To the utter shock and massive heartbreak of the NDLEA, five of these nine major drug suspects were all freed by Justice Abdulkadir Jega of the Federal High Court Eight. Those who regained their freedom in the hands of Jega incuded Toyin Igbira, Akingba, Oriamen, Adeoye and Olaiya. As for Mohammed, he was granted bail by Justice (Mrs.) Olomojobi while Adeniran, Akintan and his fellow in crime were released by Justice Kassim of Court Annex Two.

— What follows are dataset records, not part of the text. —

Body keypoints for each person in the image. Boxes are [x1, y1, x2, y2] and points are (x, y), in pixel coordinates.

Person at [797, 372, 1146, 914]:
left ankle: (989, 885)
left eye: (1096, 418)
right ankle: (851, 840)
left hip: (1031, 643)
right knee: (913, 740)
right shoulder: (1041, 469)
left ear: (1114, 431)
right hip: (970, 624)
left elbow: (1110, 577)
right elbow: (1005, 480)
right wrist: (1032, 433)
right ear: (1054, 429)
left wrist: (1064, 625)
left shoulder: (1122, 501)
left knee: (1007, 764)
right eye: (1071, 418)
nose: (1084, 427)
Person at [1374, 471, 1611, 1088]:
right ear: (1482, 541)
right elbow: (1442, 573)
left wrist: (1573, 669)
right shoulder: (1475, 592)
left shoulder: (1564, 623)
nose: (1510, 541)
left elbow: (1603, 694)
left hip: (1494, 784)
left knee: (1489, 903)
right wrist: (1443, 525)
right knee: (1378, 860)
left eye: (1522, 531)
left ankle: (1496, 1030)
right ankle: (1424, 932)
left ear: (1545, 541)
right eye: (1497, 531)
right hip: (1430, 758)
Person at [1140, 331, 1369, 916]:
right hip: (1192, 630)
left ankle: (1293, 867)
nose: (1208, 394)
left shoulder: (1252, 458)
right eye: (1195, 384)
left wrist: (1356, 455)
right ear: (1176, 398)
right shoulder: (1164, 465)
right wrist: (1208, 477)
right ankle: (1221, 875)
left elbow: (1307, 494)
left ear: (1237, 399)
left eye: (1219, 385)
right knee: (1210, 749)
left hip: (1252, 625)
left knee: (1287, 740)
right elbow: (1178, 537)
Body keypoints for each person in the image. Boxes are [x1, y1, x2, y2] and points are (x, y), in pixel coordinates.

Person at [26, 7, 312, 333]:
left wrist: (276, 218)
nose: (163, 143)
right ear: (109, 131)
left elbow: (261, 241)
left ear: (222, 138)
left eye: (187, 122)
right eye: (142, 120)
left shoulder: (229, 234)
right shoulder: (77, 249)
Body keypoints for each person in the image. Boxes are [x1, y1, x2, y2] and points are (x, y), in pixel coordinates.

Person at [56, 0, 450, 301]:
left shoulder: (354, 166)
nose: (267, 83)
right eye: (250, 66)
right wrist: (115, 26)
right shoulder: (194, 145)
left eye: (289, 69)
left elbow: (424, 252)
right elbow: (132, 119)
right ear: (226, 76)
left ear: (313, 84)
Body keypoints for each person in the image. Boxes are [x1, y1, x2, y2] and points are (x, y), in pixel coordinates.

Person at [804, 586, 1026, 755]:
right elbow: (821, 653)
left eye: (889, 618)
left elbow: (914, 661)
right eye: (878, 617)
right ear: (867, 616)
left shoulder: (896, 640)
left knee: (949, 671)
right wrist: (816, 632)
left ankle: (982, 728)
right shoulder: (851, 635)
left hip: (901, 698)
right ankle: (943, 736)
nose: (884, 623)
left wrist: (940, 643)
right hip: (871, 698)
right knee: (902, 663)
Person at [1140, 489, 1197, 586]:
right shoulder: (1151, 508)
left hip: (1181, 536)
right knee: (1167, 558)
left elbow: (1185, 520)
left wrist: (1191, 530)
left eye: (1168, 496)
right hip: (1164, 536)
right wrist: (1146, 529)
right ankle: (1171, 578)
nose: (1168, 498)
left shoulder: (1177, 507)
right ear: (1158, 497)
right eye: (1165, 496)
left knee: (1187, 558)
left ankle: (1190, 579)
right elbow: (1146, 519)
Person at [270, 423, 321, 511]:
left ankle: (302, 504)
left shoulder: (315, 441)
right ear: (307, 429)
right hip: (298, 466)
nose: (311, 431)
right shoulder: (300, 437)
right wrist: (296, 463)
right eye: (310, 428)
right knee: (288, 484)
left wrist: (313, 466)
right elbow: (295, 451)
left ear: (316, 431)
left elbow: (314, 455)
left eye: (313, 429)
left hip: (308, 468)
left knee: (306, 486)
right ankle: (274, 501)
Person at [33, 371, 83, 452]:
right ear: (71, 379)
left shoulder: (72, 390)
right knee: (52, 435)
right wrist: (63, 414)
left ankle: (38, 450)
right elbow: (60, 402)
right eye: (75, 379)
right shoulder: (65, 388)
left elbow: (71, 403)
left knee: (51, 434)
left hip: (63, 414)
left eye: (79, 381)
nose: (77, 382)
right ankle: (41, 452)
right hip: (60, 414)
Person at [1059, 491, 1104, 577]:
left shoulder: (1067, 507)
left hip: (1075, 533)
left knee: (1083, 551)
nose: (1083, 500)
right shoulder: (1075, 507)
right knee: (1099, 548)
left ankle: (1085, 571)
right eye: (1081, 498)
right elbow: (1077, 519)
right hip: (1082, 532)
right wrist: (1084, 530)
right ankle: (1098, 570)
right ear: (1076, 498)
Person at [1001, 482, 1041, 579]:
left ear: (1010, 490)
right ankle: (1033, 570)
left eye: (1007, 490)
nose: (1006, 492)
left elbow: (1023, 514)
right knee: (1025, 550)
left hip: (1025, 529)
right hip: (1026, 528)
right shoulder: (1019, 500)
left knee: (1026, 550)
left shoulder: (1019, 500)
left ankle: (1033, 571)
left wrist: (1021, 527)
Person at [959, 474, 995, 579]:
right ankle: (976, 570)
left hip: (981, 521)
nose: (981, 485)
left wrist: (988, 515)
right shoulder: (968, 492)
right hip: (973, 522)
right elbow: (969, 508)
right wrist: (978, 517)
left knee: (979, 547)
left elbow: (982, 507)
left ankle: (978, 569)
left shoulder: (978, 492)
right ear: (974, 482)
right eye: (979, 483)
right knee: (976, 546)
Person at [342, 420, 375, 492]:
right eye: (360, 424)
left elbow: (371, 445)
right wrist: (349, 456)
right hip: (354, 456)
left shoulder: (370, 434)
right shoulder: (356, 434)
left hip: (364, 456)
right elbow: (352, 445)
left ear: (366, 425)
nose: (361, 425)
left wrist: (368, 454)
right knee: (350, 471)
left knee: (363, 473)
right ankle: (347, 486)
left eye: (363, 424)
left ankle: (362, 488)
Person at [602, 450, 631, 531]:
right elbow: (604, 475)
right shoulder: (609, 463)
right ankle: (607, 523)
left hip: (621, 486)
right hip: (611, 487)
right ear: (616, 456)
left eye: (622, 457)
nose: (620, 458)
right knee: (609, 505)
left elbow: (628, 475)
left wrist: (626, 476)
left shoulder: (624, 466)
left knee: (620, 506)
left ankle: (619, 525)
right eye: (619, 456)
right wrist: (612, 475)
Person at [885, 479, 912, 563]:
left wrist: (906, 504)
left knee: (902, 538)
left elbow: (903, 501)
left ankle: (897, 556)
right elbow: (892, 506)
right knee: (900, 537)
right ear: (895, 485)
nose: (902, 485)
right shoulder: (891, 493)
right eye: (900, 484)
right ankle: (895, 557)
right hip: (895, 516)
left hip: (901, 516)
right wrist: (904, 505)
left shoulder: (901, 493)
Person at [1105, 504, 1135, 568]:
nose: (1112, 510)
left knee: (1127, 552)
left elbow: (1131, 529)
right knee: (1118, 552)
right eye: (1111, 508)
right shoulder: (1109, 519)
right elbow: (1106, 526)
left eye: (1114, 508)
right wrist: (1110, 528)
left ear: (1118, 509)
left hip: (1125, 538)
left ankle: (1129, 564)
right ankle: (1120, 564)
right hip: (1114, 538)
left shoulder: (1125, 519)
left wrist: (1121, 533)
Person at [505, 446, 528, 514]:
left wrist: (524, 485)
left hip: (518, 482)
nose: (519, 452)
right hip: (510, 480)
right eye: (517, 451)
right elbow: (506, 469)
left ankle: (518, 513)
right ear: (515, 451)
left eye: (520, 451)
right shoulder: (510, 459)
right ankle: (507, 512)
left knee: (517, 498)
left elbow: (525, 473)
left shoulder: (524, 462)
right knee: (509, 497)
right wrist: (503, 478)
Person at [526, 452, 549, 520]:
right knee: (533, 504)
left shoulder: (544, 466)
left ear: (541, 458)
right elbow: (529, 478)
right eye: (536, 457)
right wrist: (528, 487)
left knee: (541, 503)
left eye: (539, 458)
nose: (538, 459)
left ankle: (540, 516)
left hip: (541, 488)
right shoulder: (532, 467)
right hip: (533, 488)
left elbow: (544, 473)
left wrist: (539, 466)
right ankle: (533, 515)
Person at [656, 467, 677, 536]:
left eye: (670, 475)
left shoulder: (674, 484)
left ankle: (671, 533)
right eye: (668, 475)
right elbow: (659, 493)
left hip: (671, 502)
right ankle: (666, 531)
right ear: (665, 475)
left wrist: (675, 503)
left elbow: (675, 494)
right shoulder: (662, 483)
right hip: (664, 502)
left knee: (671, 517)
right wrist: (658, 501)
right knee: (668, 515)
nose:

On the 24th of August 1999, Justice Abubakar Abdulkadir Jega threw a dagger right at the hearts of the tireless NDLEA operatives and detectives when he granted Toyin Igbira bail in the sum of N1 million with two sureties each in like sum. Small piece of cake. She promptly met up. All she had to do was to press buttons on her vast Lagos-Ijebu Ode network. But the NDLEA operatives were so furious with the baffling judgment that they were ready to pounce on Igbira and re-arrest her immediately with fresh charges on her neck. In order to ensure this did not happen, Justice Jega personally and physically shielded Toyin Igbira from the action-ready NDLEA operatives when he drove her out of the court premises with his own car all in a bid to just make sure the NDLEA operatives do not rearrest the heroin baroness. Although the case was adjourned until the whole thing went hazy.
NB: Justice Abubakar Abdulkadir Jega (who happens to be the brother of former INEC Chairman, Professor Attahiru Jega) would later rise to become an Appeal Court Justice.
In September 2015, Justice Jega was crushed to death during a Hajj stampede in Muna, near Mecca in Saudi Arabia while the pilgrims were on their way to Jamarat to perform the stoning of Satan. Jega was a member of the Kebbi State’s hajj delegation to the desert kingdom.